→ INSTRUCTIONS:
A) Rewrite the article on the Frances Hodgkins exhibition starting at "EXIBITION AT NEW" and ending at "New Zealand artist.", changing "large-scale" to "major".
B) According to the article on the Frances Hodgkins exhibition, how many years did Hodgkins's professional life span?
C) Using the article on the Frances Hodgkins exhibition, explain why the exhibition offers a rare opportunity to experience the artist's life.
*** DOCUMENT PASSAGE ***
EXIBITION AT NEW ZEALAND PORTRAIT GALLERY

The New Zealand Portrait Gallery in Wellington is currently holding a large-scale exhibition of works by Frances Hodgkins.

Curated by Pamela Gerrish Nunn, Frances Hodgkins People focuses on the significance of the human figure and face in the work of this iconic New Zealand artist.

The exhibition showcases works from both public and private collections, including several pieces loaned to the New Zealand Portrait Gallery by Jonathan Grant Gallery.

With sketches and paintings of friends, family members and people she met along her travels, the exhibition spans Hodgkins career and offers a rare opportunity to experience the life of this beloved New Zealand artist – not through her landscapes or still-life’s, but through the people she knew and the way she painted them.

Listen to curator Pamela Gerrish discuss the exhibition on RNZ

Frances Hodgkins (1869 – 1947) is regarded as one of New Zealand’s most renowned artists. Her works capture the spirit of an era greatly influenced by Impressionism and the beginnings of en plein air painting, Post- Impressionism, Fauvism and two World Wars. With a professional life that spanned fifty-six years, Hodgkins was one of the foremost artists of her generation. During her time in Britain she became one of the leaders of the English avant-garde movement during the 1930s and 1940s, and was one of the first New Zealand-born artists to achieve such stature.
*** DATA RECORDS ***
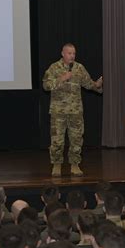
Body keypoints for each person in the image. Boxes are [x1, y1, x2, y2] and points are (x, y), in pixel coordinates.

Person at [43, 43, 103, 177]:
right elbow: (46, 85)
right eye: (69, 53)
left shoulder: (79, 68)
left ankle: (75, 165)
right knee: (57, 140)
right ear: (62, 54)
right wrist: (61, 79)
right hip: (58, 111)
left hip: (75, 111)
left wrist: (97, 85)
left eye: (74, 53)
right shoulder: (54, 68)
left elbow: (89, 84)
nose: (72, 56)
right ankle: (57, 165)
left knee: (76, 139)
***
*** DATA RECORDS ***
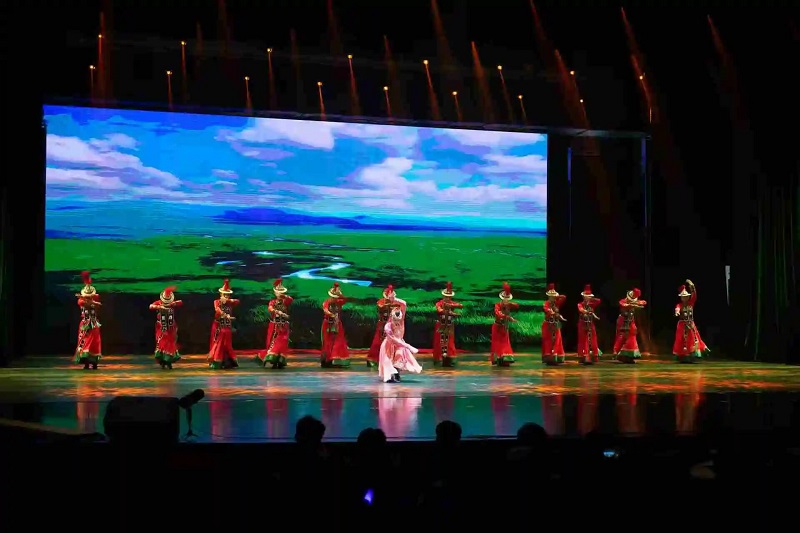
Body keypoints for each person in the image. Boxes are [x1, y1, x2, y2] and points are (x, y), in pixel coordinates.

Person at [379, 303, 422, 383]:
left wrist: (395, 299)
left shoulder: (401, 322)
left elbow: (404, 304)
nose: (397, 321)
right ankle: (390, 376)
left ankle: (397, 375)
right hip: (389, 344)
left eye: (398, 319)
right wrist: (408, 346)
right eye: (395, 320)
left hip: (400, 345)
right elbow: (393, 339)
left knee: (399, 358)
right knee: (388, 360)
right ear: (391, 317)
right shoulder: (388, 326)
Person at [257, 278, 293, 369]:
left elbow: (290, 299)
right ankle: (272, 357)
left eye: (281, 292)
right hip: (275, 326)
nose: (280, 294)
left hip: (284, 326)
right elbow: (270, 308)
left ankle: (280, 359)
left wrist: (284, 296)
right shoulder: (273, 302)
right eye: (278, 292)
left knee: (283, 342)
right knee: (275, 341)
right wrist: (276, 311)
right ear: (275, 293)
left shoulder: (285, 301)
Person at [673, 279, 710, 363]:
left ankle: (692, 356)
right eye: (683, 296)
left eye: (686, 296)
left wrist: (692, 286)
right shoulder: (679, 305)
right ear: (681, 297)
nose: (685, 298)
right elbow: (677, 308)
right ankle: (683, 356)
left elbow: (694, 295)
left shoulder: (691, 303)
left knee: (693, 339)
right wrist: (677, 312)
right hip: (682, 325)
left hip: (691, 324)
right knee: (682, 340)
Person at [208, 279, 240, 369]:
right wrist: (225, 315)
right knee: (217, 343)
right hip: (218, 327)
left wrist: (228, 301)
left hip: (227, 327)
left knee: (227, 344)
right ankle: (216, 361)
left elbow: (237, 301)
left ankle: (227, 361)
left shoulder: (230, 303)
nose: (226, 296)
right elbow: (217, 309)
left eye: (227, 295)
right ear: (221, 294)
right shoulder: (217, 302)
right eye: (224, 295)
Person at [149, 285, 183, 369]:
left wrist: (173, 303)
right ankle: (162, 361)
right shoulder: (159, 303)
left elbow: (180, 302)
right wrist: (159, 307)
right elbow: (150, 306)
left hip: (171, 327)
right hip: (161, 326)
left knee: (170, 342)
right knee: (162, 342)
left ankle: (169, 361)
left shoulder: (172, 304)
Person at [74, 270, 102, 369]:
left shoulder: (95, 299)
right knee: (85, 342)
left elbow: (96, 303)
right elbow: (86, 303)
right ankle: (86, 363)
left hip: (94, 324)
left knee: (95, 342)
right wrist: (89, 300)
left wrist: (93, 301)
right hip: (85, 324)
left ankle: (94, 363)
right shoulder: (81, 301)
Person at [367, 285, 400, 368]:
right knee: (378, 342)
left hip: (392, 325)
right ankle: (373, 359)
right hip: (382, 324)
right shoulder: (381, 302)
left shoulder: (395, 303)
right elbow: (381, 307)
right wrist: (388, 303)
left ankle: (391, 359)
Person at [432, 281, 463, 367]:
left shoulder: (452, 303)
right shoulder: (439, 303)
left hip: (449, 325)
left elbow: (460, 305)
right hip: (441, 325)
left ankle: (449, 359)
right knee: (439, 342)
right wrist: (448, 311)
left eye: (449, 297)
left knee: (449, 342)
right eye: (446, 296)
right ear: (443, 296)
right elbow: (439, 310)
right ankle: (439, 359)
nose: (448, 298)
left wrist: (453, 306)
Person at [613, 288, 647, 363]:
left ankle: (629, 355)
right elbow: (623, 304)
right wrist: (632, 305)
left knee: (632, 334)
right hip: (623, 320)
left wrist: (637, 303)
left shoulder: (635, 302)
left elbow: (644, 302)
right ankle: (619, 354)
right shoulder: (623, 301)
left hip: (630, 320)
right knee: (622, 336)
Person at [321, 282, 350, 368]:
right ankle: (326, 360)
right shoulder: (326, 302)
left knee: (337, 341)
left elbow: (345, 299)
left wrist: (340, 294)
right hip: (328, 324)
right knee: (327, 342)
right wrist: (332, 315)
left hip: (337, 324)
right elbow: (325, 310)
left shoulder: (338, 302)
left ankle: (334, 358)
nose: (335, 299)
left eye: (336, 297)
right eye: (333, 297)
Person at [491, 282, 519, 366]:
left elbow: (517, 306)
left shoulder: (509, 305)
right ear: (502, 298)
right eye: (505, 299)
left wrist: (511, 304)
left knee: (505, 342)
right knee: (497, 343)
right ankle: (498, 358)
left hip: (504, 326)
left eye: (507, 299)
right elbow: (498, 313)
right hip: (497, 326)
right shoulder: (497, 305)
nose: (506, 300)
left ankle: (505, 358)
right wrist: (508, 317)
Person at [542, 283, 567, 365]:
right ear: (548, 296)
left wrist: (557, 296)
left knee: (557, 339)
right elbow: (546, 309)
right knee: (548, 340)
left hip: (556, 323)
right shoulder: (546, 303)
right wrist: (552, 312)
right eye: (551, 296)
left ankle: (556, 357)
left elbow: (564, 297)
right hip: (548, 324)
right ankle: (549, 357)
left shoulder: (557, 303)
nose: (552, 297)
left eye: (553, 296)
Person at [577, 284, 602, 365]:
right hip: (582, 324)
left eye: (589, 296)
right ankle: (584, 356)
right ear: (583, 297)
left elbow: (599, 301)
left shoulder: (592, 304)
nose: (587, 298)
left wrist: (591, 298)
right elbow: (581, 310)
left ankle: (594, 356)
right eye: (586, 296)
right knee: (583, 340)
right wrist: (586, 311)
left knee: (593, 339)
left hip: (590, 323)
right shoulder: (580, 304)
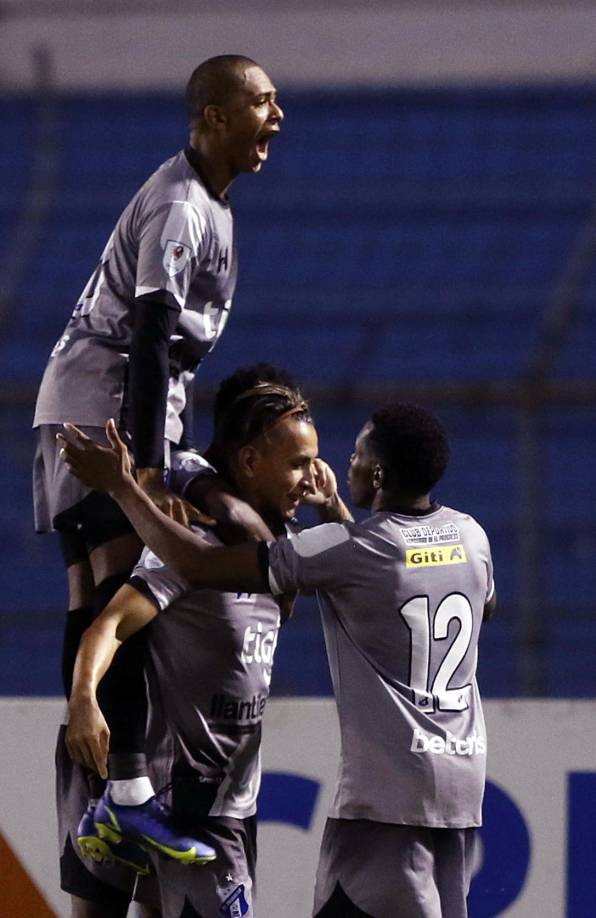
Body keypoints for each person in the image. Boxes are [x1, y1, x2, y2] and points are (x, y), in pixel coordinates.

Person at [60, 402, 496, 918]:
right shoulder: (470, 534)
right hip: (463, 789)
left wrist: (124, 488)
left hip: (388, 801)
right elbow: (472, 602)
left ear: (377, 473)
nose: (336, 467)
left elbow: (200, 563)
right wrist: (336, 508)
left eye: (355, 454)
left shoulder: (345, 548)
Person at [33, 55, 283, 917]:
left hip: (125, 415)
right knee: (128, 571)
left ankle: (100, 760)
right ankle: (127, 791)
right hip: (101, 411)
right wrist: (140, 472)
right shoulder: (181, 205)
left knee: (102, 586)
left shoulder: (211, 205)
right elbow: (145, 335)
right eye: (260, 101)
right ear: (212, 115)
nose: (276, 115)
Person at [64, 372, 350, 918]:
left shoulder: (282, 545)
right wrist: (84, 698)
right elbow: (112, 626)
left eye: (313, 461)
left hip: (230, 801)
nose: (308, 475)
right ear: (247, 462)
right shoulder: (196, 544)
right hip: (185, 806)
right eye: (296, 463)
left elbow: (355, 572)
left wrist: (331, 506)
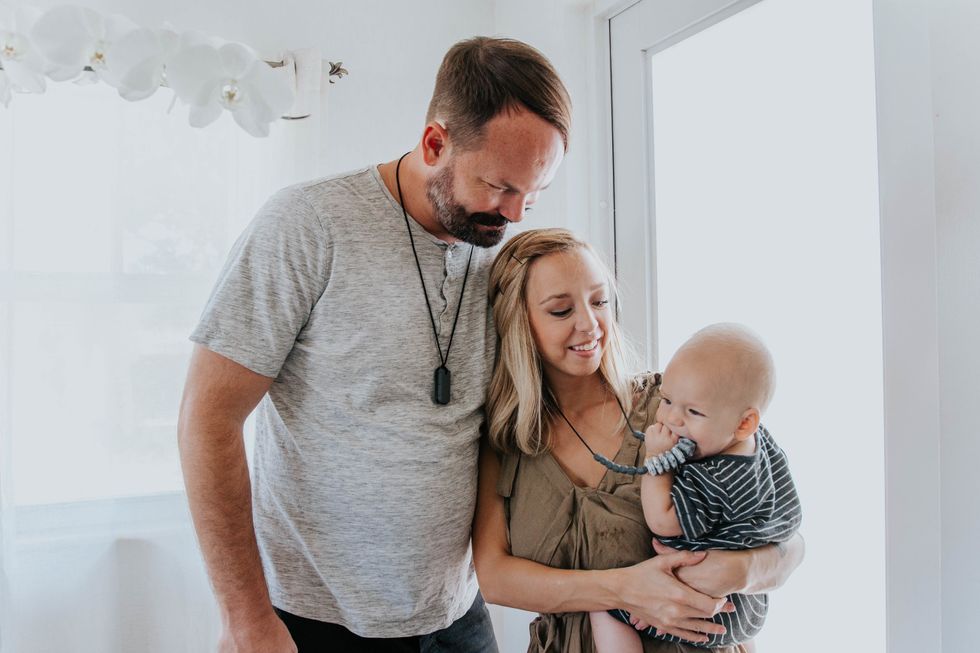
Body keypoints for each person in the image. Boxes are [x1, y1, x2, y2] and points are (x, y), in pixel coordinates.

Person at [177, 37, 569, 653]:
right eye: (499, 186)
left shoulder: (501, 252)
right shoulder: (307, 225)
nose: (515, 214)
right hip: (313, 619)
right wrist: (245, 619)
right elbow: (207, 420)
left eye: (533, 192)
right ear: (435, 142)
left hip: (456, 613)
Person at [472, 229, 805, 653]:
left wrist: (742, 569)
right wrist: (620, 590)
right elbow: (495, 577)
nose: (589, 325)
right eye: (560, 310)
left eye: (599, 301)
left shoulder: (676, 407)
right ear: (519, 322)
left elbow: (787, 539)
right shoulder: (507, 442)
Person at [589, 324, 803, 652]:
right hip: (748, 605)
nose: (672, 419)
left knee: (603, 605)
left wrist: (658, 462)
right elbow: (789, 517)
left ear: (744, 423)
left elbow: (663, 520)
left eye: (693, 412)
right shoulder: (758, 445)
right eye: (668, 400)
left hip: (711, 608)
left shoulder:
***
*** DATA RECORDS ***
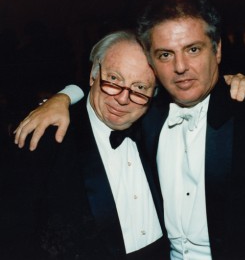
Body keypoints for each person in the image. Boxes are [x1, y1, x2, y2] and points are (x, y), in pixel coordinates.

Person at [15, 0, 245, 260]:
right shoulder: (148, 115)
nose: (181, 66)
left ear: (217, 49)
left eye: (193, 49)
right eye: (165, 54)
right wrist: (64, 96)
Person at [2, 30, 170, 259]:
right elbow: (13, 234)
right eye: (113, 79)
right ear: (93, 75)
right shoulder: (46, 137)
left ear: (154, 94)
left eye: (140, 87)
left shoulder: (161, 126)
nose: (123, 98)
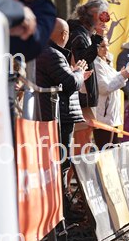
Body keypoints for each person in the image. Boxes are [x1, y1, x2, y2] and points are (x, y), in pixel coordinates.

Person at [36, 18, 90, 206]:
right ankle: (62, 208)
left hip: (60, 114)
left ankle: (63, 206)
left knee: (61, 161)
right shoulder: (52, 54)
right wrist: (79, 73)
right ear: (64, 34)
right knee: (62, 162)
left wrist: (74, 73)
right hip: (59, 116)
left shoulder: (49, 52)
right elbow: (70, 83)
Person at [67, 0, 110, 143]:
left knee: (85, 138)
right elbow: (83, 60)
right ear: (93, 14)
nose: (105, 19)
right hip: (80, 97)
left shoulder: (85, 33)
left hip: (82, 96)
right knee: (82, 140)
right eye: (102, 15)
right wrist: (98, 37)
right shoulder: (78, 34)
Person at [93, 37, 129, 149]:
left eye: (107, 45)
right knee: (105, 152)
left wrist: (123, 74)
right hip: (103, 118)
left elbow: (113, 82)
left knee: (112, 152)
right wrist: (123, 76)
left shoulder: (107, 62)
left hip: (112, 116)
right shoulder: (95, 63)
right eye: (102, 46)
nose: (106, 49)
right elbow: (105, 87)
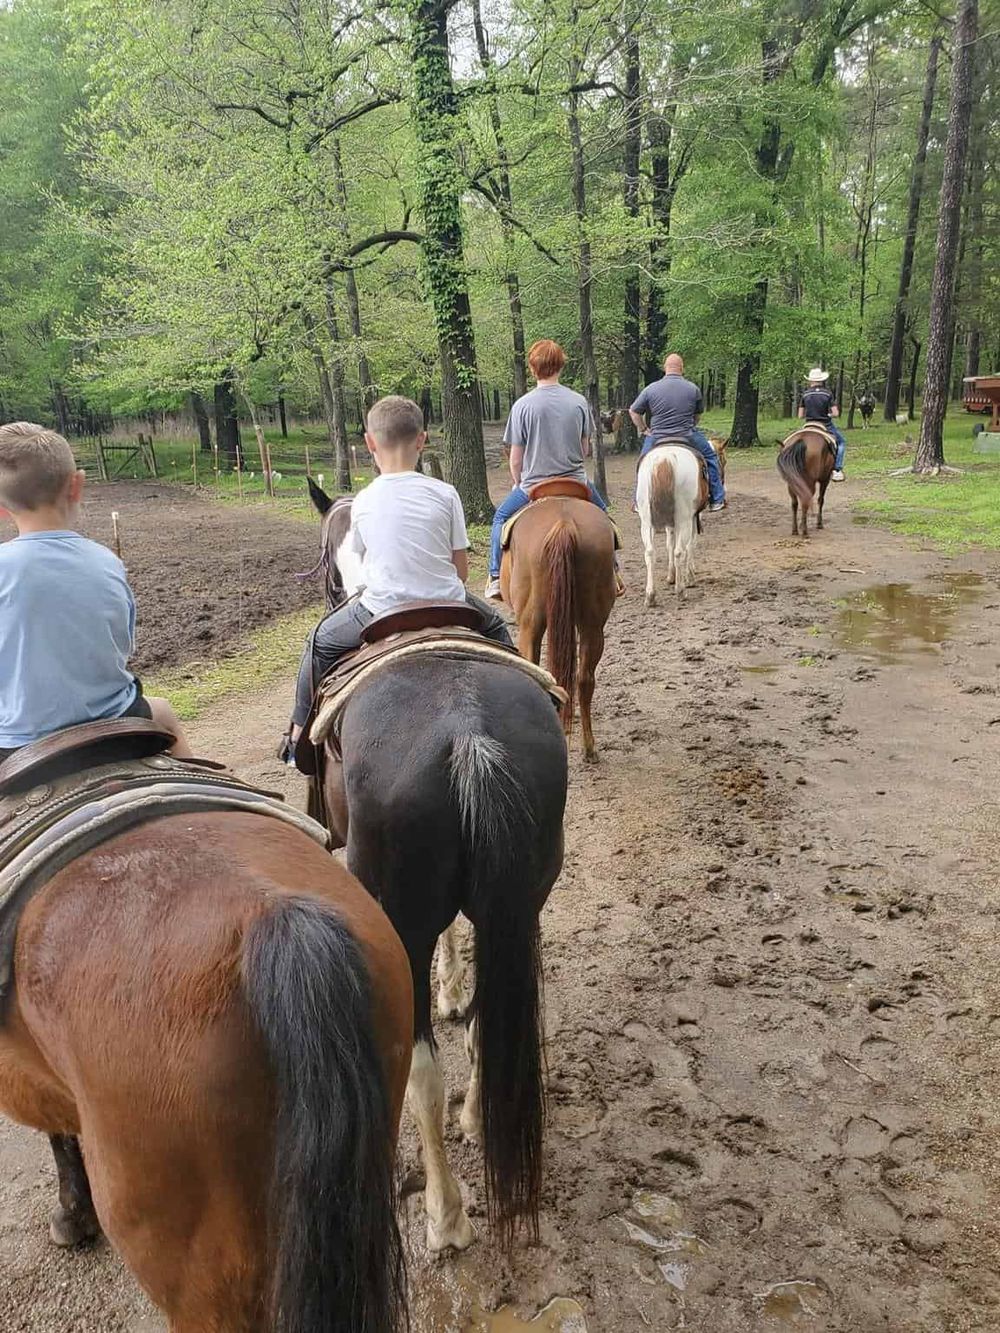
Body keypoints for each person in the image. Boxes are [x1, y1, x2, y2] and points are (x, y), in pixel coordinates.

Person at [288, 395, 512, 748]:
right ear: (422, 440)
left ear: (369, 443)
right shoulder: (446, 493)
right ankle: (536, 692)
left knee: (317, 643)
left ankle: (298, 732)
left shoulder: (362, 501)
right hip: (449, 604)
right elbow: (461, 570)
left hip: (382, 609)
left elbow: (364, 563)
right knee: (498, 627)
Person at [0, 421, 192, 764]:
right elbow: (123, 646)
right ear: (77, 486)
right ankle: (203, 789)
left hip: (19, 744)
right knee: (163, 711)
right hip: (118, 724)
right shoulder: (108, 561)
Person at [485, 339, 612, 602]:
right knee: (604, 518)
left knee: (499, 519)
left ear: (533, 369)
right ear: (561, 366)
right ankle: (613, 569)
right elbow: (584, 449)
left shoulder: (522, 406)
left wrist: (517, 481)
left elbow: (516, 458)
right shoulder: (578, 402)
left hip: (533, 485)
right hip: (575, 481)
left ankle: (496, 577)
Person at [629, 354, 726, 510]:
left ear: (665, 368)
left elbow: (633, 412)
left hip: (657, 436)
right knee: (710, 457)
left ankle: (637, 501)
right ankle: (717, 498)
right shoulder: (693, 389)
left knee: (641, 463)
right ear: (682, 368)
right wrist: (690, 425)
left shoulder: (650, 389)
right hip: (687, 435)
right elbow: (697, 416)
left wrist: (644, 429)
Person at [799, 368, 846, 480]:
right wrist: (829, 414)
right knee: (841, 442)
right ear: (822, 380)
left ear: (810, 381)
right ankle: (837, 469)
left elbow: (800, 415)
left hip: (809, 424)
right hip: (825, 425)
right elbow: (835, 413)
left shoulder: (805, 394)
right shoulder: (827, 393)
***
→ ANSWERS TO THE EXERCISES:
A)
EXIBITION AT NEW ZEALAND PORTRAIT GALLERY

The New Zealand Portrait Gallery in Wellington is currently holding a major exhibition of works by Frances Hodgkins.

Curated by Pamela Gerrish Nunn, Frances Hodgkins People focuses on the significance of the human figure and face in the work of this iconic New Zealand artist.

B) Fifty-six years.

C) The exhibition is made up of sketches and paintings of Hodgkins's friends, family members and people she met on her travels. It shows her life through the people she knew and the way she painted them, not through her landscapes or still lifes.